Presently, from the waist of the ship, came roars of laughter and good-natured shouts. The boys, glancing up, saw a number of the crew leaning over the bulwarks while others were hurrying to join the group.

“What’n tarnation’s up now?” exclaimed Cap’n Pem as with the boys by his side he hurried forward.

As they reached the crowd of men, Swanson straightened up from the rail over which he was leaning, took his pipe from his mouth and grinned under his big yellow mustache. With a humorous twinkle in his deep-set blue eyes he remarked, “Ay tank das cat bane come back.”

As the old whaleman peered over the ship’s side, his eyes seemed about to pop from his head, his jaw dropped and he stared down at the kayaks below as if he had seen a ghost. Perched on the rounded skin deck of one of the canoes was the black cat!

“Well, I’ll be everlastin’ly keelhauled!” ejaculated the old man and, as a roar of laughter rose from the men’s throats, he jammed his cap over his eyes and stumped aft.

But even the superstitious old whaleman could find nothing in the way of ill luck with which to blame the cat during the next few days. The Eskimos had quantities of walrus ivory, many fine skins and pelts and a goodly amount of whalebone on hand, and this was soon in the Narwhal’s hold while the natives were richer in calico, knives, iron, beads and matches than they had ever dreamed of being.

Old Pem fairly beamed, and he rubbed his calloused hands gleefully as he saw the bales, packages, and bundles being stowed. “Purty nice little nest egg,” he chuckled. “Nigh two thousand dollars wuth o’ stuff I reckon. Swan, if this keeps on if we don’t go sailin’ inter New Bedford full up.”
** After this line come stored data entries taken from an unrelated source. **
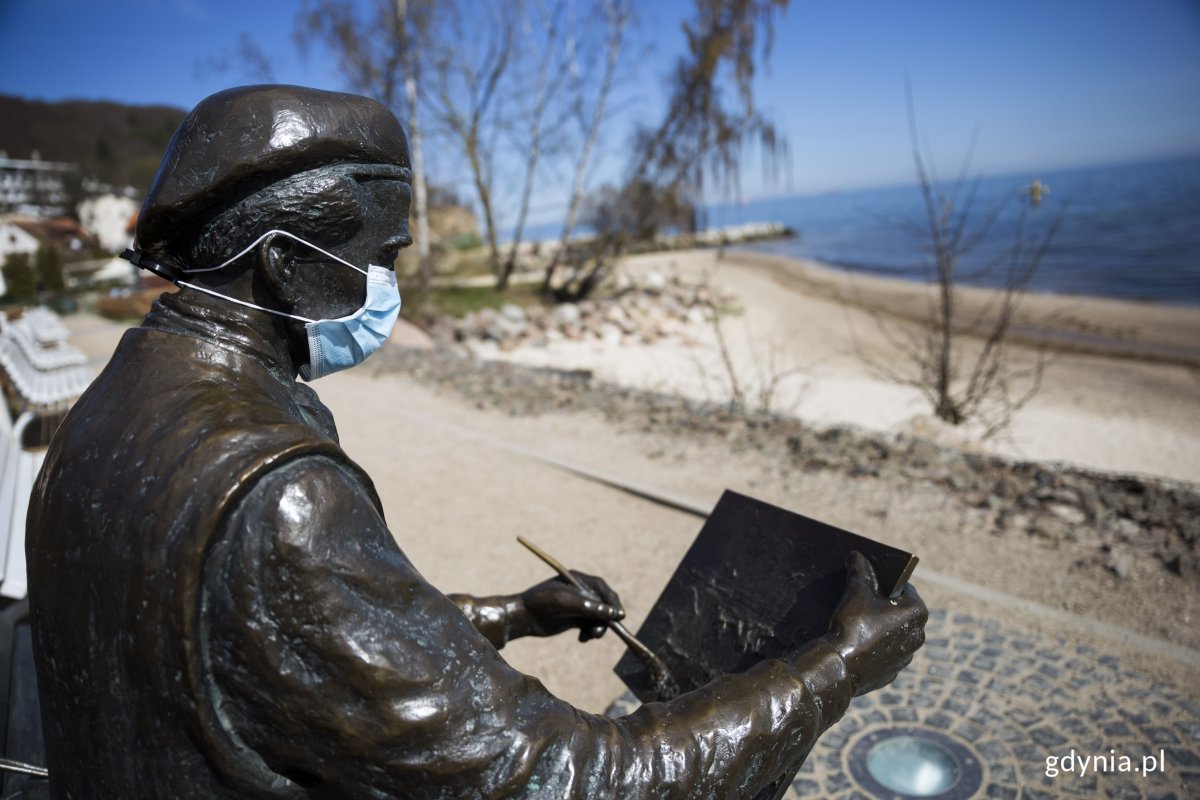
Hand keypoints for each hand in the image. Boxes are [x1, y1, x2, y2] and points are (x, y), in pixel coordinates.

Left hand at [515, 571, 624, 641]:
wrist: (521, 617)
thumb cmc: (541, 603)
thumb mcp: (566, 603)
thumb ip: (590, 607)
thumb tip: (614, 613)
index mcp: (578, 580)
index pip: (602, 588)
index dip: (612, 601)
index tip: (619, 615)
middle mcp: (580, 591)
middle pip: (603, 603)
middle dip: (605, 617)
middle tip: (600, 632)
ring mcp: (577, 605)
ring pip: (598, 616)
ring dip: (598, 627)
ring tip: (590, 637)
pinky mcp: (574, 618)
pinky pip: (590, 625)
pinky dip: (590, 633)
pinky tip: (582, 639)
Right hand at [824, 552, 926, 695]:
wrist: (839, 665)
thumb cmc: (852, 625)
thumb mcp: (855, 591)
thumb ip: (859, 571)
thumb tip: (856, 555)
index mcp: (917, 612)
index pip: (905, 588)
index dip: (887, 583)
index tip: (872, 583)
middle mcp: (919, 635)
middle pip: (902, 611)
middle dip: (886, 605)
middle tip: (864, 600)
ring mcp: (907, 656)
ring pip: (896, 633)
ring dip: (883, 626)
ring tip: (860, 622)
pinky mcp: (894, 671)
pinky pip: (888, 653)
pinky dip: (877, 646)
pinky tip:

The boys were far more interested in the Eskimos and their village than in the skins and bone. They spent most of their time ashore, and with Mr. Kemp or Unavik as interpreters they learned much of the Eskimos’ life and ways. They watched them fish in the river, made friends with the Eskimo boys, played with the roly-poly children, and spent hours in the tents watching the women as they chewed the hides to cure them and deftly fashioned the skins and furs into garments.

“Gee, they use bone needles!” exclaimed Jim the first time he saw one of the women sewing a pair of moccasins, “and thimbles made of raw hide and threads of sinew. Say, I wonder how they’d like real needles and thread.”